▶ _Dataset entries_:
■ ■ ■ ■

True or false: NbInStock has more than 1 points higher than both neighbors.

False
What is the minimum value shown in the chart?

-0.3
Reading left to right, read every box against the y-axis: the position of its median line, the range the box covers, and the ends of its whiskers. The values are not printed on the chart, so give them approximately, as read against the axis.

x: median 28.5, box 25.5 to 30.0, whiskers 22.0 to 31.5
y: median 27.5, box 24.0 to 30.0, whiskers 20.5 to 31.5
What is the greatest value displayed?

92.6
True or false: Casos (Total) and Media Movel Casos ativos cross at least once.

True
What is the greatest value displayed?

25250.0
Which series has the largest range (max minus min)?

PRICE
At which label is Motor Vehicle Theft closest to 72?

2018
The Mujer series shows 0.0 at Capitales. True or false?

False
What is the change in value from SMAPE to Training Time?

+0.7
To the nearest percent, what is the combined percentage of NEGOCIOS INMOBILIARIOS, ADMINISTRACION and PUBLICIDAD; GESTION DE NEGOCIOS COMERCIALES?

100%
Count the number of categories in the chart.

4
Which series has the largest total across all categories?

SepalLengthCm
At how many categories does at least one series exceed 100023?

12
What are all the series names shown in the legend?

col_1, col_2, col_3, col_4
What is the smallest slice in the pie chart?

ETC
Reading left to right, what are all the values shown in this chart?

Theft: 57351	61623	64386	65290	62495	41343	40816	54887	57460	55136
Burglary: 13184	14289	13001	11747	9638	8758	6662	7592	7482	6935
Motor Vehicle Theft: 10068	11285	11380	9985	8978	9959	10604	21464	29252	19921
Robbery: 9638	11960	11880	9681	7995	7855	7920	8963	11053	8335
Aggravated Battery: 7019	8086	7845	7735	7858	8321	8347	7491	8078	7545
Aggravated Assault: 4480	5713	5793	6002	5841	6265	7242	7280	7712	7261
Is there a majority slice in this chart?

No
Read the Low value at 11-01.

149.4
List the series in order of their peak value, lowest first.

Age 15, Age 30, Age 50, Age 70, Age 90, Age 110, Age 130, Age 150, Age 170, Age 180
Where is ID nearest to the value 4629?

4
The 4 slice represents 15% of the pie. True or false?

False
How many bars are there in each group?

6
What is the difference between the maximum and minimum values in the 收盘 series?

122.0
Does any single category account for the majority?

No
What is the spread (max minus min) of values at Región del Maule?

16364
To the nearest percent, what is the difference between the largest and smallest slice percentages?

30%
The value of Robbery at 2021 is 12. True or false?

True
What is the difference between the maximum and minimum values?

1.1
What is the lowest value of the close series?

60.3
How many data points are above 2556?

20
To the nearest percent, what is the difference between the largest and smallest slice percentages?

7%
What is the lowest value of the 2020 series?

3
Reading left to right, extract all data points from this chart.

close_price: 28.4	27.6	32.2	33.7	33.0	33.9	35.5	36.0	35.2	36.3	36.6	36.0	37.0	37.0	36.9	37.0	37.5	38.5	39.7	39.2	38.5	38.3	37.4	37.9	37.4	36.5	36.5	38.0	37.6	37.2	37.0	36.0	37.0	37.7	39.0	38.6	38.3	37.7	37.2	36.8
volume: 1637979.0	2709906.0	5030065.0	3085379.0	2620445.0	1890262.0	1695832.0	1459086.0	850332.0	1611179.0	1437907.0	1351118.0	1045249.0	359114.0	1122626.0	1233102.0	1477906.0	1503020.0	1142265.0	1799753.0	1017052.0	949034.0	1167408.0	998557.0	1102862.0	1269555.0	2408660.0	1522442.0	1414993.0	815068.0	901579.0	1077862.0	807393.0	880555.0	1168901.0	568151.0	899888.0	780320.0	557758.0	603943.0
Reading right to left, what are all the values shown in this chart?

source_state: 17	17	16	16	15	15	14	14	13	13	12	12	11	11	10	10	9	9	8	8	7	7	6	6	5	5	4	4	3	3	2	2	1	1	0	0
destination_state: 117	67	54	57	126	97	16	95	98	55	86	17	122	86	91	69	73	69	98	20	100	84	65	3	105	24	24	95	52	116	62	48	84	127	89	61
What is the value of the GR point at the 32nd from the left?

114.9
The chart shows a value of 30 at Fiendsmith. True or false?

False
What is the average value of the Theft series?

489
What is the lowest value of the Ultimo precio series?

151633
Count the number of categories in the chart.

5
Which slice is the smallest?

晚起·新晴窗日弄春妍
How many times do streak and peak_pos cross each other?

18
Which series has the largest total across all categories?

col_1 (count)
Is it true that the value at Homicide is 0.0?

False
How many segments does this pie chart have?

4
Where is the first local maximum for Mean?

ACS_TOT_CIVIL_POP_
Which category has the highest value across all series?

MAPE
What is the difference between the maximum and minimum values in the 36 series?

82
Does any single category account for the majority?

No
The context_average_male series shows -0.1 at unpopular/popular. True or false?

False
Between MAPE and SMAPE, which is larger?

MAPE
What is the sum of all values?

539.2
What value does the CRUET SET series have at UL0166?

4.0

■ ■ ■ ■

▶ _THE PROBLEM_: Reproduce every one of the rows above without changing anything.

▶ _RESPONSE BELOW_:
True or false: NbInStock has more than 1 points higher than both neighbors.

False
What is the minimum value shown in the chart?

-0.3
Reading left to right, read every box against the y-axis: the position of its median line, the range the box covers, and the ends of its whiskers. The values are not printed on the chart, so give them approximately, as read against the axis.

x: median 28.5, box 25.5 to 30.0, whiskers 22.0 to 31.5
y: median 27.5, box 24.0 to 30.0, whiskers 20.5 to 31.5
What is the greatest value displayed?

92.6
True or false: Casos (Total) and Media Movel Casos ativos cross at least once.

True
What is the greatest value displayed?

25250.0
Which series has the largest range (max minus min)?

PRICE
At which label is Motor Vehicle Theft closest to 72?

2018
The Mujer series shows 0.0 at Capitales. True or false?

False
What is the change in value from SMAPE to Training Time?

+0.7
To the nearest percent, what is the combined percentage of NEGOCIOS INMOBILIARIOS, ADMINISTRACION and PUBLICIDAD; GESTION DE NEGOCIOS COMERCIALES?

100%
Count the number of categories in the chart.

4
Which series has the largest total across all categories?

SepalLengthCm
At how many categories does at least one series exceed 100023?

12
What are all the series names shown in the legend?

col_1, col_2, col_3, col_4
What is the smallest slice in the pie chart?

ETC
Reading left to right, what are all the values shown in this chart?

Theft: 57351	61623	64386	65290	62495	41343	40816	54887	57460	55136
Burglary: 13184	14289	13001	11747	9638	8758	6662	7592	7482	6935
Motor Vehicle Theft: 10068	11285	11380	9985	8978	9959	10604	21464	29252	19921
Robbery: 9638	11960	11880	9681	7995	7855	7920	8963	11053	8335
Aggravated Battery: 7019	8086	7845	7735	7858	8321	8347	7491	8078	7545
Aggravated Assault: 4480	5713	5793	6002	5841	6265	7242	7280	7712	7261
Is there a majority slice in this chart?

No
Read the Low value at 11-01.

149.4
List the series in order of their peak value, lowest first.

Age 15, Age 30, Age 50, Age 70, Age 90, Age 110, Age 130, Age 150, Age 170, Age 180
Where is ID nearest to the value 4629?

4
The 4 slice represents 15% of the pie. True or false?

False
How many bars are there in each group?

6
What is the difference between the maximum and minimum values in the 收盘 series?

122.0
Does any single category account for the majority?

No
What is the spread (max minus min) of values at Región del Maule?

16364
To the nearest percent, what is the difference between the largest and smallest slice percentages?

30%
The value of Robbery at 2021 is 12. True or false?

True
What is the difference between the maximum and minimum values?

1.1
What is the lowest value of the close series?

60.3
How many data points are above 2556?

20
To the nearest percent, what is the difference between the largest and smallest slice percentages?

7%
What is the lowest value of the 2020 series?

3
Reading left to right, extract all data points from this chart.

close_price: 28.4	27.6	32.2	33.7	33.0	33.9	35.5	36.0	35.2	36.3	36.6	36.0	37.0	37.0	36.9	37.0	37.5	38.5	39.7	39.2	38.5	38.3	37.4	37.9	37.4	36.5	36.5	38.0	37.6	37.2	37.0	36.0	37.0	37.7	39.0	38.6	38.3	37.7	37.2	36.8
volume: 1637979.0	2709906.0	5030065.0	3085379.0	2620445.0	1890262.0	1695832.0	1459086.0	850332.0	1611179.0	1437907.0	1351118.0	1045249.0	359114.0	1122626.0	1233102.0	1477906.0	1503020.0	1142265.0	1799753.0	1017052.0	949034.0	1167408.0	998557.0	1102862.0	1269555.0	2408660.0	1522442.0	1414993.0	815068.0	901579.0	1077862.0	807393.0	880555.0	1168901.0	568151.0	899888.0	780320.0	557758.0	603943.0
Reading right to left, what are all the values shown in this chart?

source_state: 17	17	16	16	15	15	14	14	13	13	12	12	11	11	10	10	9	9	8	8	7	7	6	6	5	5	4	4	3	3	2	2	1	1	0	0
destination_state: 117	67	54	57	126	97	16	95	98	55	86	17	122	86	91	69	73	69	98	20	100	84	65	3	105	24	24	95	52	116	62	48	84	127	89	61
What is the value of the GR point at the 32nd from the left?

114.9
The chart shows a value of 30 at Fiendsmith. True or false?

False
What is the average value of the Theft series?

489
What is the lowest value of the Ultimo precio series?

151633
Count the number of categories in the chart.

5
Which slice is the smallest?

晚起·新晴窗日弄春妍
How many times do streak and peak_pos cross each other?

18
Which series has the largest total across all categories?

col_1 (count)
Is it true that the value at Homicide is 0.0?

False
How many segments does this pie chart have?

4
Where is the first local maximum for Mean?

ACS_TOT_CIVIL_POP_
Which category has the highest value across all series?

MAPE
What is the difference between the maximum and minimum values in the 36 series?

82
Does any single category account for the majority?

No
The context_average_male series shows -0.1 at unpopular/popular. True or false?

False
Between MAPE and SMAPE, which is larger?

MAPE
What is the sum of all values?

539.2
What value does the CRUET SET series have at UL0166?

4.0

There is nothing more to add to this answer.